Read the lines of the data below and retrieve those with "translate".

_ _ _ _ _

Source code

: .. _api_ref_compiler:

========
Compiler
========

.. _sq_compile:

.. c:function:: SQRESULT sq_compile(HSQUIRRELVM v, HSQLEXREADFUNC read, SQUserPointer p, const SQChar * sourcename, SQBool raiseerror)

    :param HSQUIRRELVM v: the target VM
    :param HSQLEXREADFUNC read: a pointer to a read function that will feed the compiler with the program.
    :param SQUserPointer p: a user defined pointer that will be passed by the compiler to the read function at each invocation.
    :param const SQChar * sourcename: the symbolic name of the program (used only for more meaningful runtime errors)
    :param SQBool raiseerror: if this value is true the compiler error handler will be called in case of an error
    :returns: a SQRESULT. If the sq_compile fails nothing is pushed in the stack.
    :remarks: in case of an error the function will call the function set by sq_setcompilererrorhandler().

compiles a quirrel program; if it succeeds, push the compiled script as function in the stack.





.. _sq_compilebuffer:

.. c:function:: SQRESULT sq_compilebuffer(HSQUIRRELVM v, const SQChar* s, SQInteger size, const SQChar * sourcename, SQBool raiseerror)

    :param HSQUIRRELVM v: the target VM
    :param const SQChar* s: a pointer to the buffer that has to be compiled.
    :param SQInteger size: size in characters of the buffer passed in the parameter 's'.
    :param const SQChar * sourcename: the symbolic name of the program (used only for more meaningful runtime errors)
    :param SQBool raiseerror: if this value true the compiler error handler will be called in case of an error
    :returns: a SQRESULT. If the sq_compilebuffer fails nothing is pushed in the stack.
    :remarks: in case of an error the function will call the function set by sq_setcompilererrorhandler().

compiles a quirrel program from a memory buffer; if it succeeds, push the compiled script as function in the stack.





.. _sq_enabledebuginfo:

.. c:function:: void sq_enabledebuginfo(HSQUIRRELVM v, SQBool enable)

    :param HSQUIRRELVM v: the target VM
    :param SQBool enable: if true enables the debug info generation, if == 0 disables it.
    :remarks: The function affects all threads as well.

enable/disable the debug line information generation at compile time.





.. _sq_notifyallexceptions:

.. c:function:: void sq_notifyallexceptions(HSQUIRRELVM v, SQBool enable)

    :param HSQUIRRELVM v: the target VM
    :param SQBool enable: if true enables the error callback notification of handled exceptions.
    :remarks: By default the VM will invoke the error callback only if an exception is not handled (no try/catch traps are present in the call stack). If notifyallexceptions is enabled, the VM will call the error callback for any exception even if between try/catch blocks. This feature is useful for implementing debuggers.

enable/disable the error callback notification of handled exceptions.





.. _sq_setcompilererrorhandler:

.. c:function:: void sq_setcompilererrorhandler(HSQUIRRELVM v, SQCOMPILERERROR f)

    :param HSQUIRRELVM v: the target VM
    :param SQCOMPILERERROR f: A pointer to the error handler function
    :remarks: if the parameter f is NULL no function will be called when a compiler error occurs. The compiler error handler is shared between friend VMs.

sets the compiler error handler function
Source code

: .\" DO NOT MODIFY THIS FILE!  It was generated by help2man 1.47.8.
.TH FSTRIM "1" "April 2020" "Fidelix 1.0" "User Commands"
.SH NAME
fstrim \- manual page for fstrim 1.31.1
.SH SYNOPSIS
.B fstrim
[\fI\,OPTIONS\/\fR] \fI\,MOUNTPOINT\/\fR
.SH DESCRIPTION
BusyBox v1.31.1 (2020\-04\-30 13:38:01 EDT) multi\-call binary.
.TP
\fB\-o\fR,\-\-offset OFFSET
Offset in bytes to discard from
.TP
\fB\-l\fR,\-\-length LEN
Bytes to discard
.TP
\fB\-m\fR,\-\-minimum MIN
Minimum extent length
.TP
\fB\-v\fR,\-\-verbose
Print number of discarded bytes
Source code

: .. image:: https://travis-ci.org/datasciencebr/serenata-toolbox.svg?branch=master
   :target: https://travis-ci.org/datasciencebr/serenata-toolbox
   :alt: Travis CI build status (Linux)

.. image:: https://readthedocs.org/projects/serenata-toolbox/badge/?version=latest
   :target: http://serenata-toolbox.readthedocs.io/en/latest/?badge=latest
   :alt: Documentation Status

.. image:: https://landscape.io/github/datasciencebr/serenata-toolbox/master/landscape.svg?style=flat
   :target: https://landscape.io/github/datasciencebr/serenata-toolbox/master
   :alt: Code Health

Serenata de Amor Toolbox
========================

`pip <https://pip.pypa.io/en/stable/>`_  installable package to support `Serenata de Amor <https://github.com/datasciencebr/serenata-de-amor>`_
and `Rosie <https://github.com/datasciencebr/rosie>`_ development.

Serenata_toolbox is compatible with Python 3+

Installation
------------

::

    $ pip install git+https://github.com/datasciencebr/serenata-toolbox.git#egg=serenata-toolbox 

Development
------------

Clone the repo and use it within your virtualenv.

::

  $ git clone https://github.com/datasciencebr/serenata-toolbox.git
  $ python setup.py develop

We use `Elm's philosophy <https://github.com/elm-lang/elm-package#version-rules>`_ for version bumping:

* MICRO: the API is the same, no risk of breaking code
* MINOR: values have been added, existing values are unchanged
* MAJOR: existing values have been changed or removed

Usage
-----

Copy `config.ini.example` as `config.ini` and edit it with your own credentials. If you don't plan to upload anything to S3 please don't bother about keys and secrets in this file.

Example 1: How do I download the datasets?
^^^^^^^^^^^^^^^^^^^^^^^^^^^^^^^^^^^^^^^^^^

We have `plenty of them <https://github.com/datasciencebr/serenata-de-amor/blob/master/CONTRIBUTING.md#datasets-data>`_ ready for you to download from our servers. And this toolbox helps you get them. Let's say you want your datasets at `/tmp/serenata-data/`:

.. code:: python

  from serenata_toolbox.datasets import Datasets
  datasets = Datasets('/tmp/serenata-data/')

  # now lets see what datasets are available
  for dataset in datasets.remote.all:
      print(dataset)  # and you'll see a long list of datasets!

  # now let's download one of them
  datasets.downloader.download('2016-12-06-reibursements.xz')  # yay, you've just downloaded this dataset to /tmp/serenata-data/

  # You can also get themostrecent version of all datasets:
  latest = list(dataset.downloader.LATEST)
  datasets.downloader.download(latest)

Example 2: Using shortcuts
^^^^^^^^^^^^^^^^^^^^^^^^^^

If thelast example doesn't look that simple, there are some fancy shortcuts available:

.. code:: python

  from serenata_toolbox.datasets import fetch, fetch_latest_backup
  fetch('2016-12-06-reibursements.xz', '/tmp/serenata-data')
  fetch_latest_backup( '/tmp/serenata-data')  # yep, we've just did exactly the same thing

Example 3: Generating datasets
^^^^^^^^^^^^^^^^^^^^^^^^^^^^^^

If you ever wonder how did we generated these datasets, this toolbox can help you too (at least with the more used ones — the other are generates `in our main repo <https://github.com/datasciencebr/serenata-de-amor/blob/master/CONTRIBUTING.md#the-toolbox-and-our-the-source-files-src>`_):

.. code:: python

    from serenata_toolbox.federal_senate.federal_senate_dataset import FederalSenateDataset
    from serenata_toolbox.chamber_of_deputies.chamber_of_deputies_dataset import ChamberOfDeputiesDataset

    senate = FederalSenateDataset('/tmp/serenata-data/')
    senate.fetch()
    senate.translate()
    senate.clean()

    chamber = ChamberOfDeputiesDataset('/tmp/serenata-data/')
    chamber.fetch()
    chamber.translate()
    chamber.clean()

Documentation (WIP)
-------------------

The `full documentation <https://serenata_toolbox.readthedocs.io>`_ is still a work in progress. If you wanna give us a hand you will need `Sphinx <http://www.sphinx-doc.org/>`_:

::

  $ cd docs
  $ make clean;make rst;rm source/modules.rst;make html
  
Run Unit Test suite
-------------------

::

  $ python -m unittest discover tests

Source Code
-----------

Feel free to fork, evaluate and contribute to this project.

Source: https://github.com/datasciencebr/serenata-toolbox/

_ _ _ _ _

Answer area:
    senate.translate()
    chamber.translate()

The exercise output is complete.